### What to produce
Format the lines of the data as a numbered list, starting with the first line and ending after the line that contains "denjenigen auswählen können, der". Leave out any blank lines.
******
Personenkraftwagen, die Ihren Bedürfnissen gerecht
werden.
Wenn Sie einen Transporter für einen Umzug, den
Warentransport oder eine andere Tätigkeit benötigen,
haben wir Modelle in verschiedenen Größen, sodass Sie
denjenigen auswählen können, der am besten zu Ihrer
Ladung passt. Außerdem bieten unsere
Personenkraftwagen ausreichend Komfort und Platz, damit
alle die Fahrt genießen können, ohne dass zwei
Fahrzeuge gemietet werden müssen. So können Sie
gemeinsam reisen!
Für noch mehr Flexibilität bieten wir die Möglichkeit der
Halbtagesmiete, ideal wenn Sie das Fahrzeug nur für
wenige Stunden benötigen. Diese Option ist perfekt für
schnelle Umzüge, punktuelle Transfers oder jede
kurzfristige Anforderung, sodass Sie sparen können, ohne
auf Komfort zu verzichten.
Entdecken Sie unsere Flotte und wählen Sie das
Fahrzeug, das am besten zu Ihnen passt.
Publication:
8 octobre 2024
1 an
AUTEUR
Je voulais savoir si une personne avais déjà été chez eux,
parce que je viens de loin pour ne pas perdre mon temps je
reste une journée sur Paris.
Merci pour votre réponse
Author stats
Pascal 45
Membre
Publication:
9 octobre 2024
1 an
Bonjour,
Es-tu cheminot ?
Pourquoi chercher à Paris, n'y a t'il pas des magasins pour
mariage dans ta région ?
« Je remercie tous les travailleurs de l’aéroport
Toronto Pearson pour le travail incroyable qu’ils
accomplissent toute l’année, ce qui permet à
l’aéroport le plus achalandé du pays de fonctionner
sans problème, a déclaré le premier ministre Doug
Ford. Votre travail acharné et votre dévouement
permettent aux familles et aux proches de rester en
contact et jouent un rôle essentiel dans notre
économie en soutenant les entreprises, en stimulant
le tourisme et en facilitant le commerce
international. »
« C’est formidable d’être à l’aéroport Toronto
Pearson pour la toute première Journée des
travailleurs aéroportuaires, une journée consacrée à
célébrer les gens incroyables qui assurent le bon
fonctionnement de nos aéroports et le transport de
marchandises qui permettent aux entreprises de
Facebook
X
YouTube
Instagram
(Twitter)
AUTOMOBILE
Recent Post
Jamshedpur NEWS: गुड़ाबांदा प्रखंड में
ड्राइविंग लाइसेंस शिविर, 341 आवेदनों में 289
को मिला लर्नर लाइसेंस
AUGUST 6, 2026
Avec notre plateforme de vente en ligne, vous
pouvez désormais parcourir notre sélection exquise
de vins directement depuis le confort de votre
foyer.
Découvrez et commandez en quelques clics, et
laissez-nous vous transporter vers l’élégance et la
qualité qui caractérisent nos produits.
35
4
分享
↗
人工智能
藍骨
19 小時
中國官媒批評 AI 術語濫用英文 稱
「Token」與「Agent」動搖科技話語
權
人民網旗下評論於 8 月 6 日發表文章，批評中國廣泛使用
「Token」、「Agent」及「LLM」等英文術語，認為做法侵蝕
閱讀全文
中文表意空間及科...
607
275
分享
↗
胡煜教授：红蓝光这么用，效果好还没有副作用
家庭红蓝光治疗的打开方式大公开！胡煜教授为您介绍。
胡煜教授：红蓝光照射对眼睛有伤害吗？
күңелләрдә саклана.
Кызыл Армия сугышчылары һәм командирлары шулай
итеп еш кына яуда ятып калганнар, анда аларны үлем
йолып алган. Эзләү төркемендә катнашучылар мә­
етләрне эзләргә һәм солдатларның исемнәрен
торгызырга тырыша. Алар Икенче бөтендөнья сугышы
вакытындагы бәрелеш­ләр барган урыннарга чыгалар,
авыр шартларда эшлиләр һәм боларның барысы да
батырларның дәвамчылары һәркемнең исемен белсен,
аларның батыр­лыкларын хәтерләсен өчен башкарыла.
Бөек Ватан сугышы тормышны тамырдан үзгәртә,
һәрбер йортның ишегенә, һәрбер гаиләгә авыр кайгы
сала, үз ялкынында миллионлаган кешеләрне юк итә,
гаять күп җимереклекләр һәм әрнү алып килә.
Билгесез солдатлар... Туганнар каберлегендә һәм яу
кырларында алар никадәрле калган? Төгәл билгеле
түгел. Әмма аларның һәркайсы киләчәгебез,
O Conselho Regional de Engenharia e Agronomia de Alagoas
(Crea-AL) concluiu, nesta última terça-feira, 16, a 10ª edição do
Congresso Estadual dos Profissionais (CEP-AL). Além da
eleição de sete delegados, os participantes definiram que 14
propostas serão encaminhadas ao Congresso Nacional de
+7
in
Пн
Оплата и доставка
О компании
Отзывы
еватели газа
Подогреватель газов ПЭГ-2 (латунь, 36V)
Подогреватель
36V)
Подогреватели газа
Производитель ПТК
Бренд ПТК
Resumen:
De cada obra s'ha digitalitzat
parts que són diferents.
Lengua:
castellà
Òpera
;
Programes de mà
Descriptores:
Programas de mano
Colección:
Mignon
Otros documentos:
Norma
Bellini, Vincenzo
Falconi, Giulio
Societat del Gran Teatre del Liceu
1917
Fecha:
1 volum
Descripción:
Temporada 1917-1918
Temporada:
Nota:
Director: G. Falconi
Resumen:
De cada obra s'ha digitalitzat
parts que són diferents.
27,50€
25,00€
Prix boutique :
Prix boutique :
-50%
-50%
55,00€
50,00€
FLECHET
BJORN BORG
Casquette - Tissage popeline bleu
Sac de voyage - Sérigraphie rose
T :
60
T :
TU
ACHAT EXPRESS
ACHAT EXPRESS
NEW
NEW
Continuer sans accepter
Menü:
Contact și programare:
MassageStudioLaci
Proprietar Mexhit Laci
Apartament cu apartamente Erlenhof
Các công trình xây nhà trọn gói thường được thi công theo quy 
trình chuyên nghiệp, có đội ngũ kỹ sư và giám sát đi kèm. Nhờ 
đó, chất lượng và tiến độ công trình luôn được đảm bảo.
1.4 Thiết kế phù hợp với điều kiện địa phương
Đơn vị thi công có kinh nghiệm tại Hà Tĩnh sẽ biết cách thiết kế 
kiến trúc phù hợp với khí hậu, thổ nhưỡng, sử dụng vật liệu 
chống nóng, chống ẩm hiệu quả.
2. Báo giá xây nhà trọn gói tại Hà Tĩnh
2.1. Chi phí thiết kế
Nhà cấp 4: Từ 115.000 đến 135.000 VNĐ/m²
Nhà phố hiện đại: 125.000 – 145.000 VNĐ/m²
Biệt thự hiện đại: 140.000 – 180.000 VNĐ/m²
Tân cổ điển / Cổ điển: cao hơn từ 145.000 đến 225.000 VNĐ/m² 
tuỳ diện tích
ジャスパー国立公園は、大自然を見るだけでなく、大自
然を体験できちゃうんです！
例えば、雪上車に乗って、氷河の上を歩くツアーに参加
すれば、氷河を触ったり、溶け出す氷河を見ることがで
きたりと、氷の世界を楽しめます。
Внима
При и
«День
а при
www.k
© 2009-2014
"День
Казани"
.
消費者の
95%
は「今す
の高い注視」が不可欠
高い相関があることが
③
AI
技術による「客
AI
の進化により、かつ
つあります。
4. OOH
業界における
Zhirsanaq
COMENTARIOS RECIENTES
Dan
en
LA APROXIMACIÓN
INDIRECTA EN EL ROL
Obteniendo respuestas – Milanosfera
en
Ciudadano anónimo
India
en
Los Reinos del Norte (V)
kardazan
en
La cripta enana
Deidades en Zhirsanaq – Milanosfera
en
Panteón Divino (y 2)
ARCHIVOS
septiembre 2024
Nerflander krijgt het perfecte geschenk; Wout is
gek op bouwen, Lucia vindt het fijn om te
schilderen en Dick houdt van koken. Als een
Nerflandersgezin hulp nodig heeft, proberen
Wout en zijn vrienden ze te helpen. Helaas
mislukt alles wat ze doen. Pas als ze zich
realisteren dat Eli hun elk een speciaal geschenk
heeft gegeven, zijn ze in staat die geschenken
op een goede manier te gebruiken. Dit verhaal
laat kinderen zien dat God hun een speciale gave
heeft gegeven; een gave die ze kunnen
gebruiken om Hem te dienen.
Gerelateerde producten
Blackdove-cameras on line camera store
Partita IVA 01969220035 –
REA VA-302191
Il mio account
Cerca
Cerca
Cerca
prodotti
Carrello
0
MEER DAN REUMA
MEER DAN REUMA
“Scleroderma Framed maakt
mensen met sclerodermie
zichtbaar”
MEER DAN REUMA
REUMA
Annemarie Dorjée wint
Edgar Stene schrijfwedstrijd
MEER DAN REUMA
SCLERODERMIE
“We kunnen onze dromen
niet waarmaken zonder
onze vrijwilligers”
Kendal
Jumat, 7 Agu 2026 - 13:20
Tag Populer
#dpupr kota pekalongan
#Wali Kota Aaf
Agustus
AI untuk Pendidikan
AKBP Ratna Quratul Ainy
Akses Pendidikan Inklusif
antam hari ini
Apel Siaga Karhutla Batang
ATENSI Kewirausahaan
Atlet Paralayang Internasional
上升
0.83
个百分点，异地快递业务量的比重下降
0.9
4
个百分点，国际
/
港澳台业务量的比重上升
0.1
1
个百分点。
******
### Task output
1. Personenkraftwagen, die Ihren Bedürfnissen gerecht
2. werden.
3. Wenn Sie einen Transporter für einen Umzug, den
4. Warentransport oder eine andere Tätigkeit benötigen,
5. haben wir Modelle in verschiedenen Größen, sodass Sie
6. denjenigen auswählen können, der am besten zu Ihrer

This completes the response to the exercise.